Opioid-induced hyperalgesia and tolerance are driven by HCN ion channels.

Prolonged exposure to opioids causes an enhanced sensitivity to painful stimuli (opioid-induced hyperalgesia, OIH) and a need for increased opioid doses to maintain analgesia (opioid-induced tolerance, OIT), but the mechanisms underlying both processes remain obscure. We found that pharmacological block or genetic deletion of HCN2 ion channels in primary nociceptive neurons of male mice completely abolished OIH but had no effect on OIT. Conversely, pharmacological inhibition of central HCN channels alleviated OIT but had no effect on OIH. Expression of C-FOS, a marker of neuronal activity, was increased in second-order neurons of the dorsal spinal cord by induction of OIH, and the increase was prevented by peripheral block or genetic deletion of HCN2, but block of OIT by spinal block of HCN channels had no impact on C-FOS expression in dorsal horn neurons.
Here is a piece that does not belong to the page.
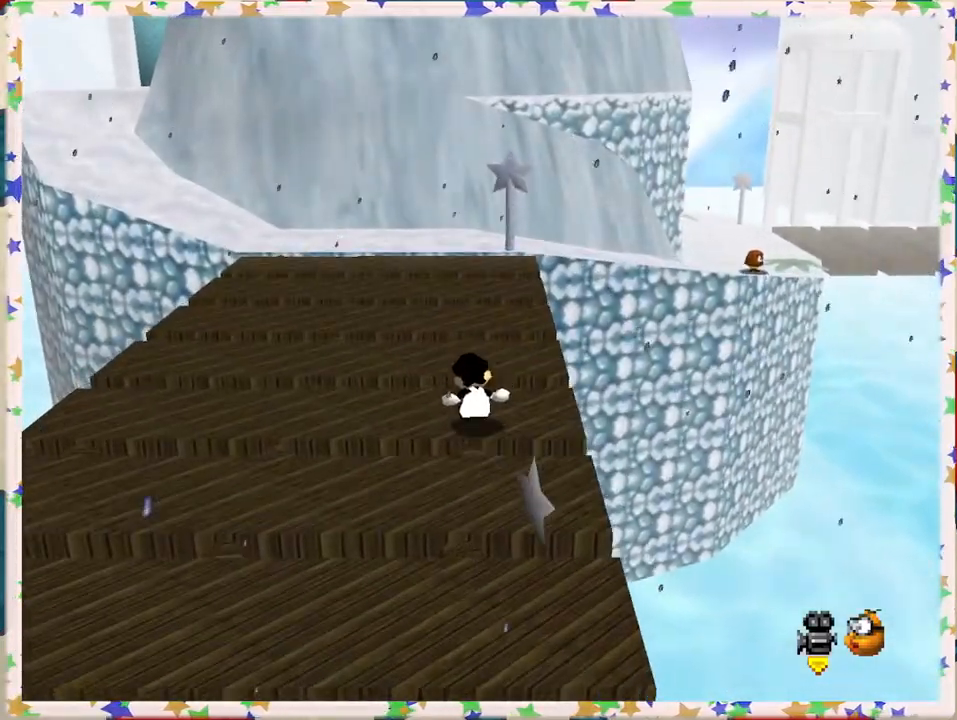
{"buttons": [], "left_stick": "up-left", "events": []}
Collectively, these observations show that OIH is driven by HCN2 ion channels in peripheral nociceptors, while OIT is driven by a member of the HCN family located in the CNS. Induction of OIH caused increased cAMP in nociceptive neurons, and a consequent shift in the activation curve of HCN2 caused an increase in nociceptor firing. The shift in HCN2 was caused by expression of an aberrant constitutively active μ-opioid receptor (MOR) and was reversed by MOR antagonists. We identified the aberrant MOR as a 6-transmembrane splice variant, and we show that it increases cAMP by coupling constitutively to Gs HCN2 ion channels therefore drive OIH, and may be a novel therapeutic target for the treatment of OIH. Significance Statement Chronic opioid treatment causes opioid-induced hyperalgesia (OIH) and opioid-induced tolerance (OIT), both important drivers of opioid addiction. Here we show that an ion channel named HCN2 causes OIH, because blocking or genetically deleting HCN2 suppresses OIH. The activity of HCN2 is enhanced by chronic opioid exposure, resulting in increased excitability of peripheral nociceptive (pain-sensing) neurons. The enhanced HCN2 activity is caused by expression of an aberrant alternatively-spliced μ-opioid receptor that increases intracellular cAMP, which binds to and directly activates HCN2 ion channels. Conversely, we find that a member of the HCN ion channel family in the CNS drives OIT, probably by a similar mechanism. HCN channels are therefore potential therapeutic targets for the treatment of both OIH and OIT.